Flow is much more than just lining things up so that items move from one place to another. It’s obviously a great thing to do and difficult to argue that doing it isn’t effective just think of the impact on the 8 wastes of doing this to a process. However we shouldn’t forget why this is necessary in the first place.
Flow is fundamentally about organising work so that value can be delivered to the customer at the rate that they want to receive it. We think of this as the heart beat of the process or in Lean terms the Takt Time (i.e. the rate at which work needs to be done in order to meet the customer demand).
All the other stuff about moving lines etc. is about how to optimise the work in the least waste way to do this – so the principle of flow is to deliver to Takt, not to setup moving production lines.
With this in mind we can then start thinking about flow in your business. The first step is to identify “what is it that flows?” Is this a product, information, a patient, a decision, a recruitment position that needs filling, a purchase order, etc.? This definition may be harder than it initially seems, but is a crucial step and goes right back to one of the fundamental Lean principles of defining value from the viewpoint of the customer.

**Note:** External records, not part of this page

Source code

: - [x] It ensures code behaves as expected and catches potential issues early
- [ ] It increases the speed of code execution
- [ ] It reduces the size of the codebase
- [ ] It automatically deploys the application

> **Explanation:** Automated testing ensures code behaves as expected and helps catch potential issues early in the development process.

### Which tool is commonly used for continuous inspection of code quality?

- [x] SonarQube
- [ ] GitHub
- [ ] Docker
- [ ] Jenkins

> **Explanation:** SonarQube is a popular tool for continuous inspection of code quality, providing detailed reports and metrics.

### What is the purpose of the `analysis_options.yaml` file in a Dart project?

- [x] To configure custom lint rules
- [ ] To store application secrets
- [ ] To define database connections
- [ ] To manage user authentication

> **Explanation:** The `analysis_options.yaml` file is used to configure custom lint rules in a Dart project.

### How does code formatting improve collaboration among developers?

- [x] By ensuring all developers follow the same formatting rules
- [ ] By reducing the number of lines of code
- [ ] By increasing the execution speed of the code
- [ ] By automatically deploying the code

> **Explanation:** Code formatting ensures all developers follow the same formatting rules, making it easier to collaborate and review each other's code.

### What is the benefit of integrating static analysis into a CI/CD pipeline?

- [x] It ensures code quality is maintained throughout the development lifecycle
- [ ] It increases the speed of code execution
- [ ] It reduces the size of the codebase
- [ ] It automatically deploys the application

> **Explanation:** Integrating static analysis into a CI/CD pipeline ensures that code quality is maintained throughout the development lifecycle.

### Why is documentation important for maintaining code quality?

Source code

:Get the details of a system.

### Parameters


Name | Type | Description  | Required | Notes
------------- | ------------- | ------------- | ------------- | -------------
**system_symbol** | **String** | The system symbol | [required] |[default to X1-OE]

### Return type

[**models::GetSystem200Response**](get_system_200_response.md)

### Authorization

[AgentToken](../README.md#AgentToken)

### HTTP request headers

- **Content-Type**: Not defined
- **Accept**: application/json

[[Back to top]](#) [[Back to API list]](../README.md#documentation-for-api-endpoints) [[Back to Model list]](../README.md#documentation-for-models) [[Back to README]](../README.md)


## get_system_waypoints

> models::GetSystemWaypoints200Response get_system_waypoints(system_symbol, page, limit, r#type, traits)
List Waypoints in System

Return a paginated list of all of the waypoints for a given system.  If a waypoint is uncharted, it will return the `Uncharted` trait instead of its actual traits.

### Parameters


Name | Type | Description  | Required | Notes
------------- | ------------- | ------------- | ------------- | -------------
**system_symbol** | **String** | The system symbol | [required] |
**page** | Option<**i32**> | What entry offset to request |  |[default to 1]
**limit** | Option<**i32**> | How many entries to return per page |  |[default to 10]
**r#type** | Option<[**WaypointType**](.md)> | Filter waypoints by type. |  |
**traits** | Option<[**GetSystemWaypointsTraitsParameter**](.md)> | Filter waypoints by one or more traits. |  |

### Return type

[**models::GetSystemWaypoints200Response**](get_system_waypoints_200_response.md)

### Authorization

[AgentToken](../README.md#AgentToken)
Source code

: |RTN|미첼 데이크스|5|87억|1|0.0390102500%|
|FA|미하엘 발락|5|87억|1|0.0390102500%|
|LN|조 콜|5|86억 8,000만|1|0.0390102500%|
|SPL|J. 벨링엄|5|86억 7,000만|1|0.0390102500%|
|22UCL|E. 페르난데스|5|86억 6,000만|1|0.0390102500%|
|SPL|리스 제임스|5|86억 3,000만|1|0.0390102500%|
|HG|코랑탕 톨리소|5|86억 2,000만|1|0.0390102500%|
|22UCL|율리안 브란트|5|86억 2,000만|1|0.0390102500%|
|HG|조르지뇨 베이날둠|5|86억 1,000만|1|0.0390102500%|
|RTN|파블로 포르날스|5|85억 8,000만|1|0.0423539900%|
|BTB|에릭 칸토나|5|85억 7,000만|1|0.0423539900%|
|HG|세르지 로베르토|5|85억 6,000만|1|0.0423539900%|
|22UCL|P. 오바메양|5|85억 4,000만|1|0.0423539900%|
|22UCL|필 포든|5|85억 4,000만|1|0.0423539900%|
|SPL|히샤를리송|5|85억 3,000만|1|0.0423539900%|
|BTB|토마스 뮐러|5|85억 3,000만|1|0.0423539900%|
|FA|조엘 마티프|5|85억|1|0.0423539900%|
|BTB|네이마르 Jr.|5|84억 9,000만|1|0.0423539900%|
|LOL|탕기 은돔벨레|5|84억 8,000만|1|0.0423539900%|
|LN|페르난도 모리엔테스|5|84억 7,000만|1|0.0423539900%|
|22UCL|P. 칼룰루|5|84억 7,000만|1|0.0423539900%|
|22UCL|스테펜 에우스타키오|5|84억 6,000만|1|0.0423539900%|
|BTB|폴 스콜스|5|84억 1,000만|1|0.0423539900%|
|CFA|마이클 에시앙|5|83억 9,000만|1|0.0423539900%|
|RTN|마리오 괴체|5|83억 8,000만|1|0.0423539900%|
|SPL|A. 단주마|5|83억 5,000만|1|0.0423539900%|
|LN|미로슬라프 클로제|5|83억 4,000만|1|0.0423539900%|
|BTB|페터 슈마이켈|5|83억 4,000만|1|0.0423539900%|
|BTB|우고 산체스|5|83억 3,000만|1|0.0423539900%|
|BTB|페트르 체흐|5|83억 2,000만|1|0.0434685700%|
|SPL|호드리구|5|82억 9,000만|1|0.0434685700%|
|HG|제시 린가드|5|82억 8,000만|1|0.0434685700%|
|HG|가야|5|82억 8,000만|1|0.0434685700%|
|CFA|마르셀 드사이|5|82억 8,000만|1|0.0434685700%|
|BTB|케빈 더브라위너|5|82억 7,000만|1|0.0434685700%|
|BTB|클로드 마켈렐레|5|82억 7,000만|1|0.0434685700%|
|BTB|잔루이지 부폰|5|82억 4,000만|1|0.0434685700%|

Once we have defined this value then we can make it flow careful study to understand how to break down the work allows us to then reorganise it such that each of the process elements can be completed within the Takt time. Then aligning each of these process elements allows the value to flow from start to finish delivering to Takt.
So it’s not about cars (although they have been at it for a while and have learned a lot along the way).
Flow is about truly understanding value in your business and organising work so that it can be delivered in the least waste way and your customers can get what they want when they want it.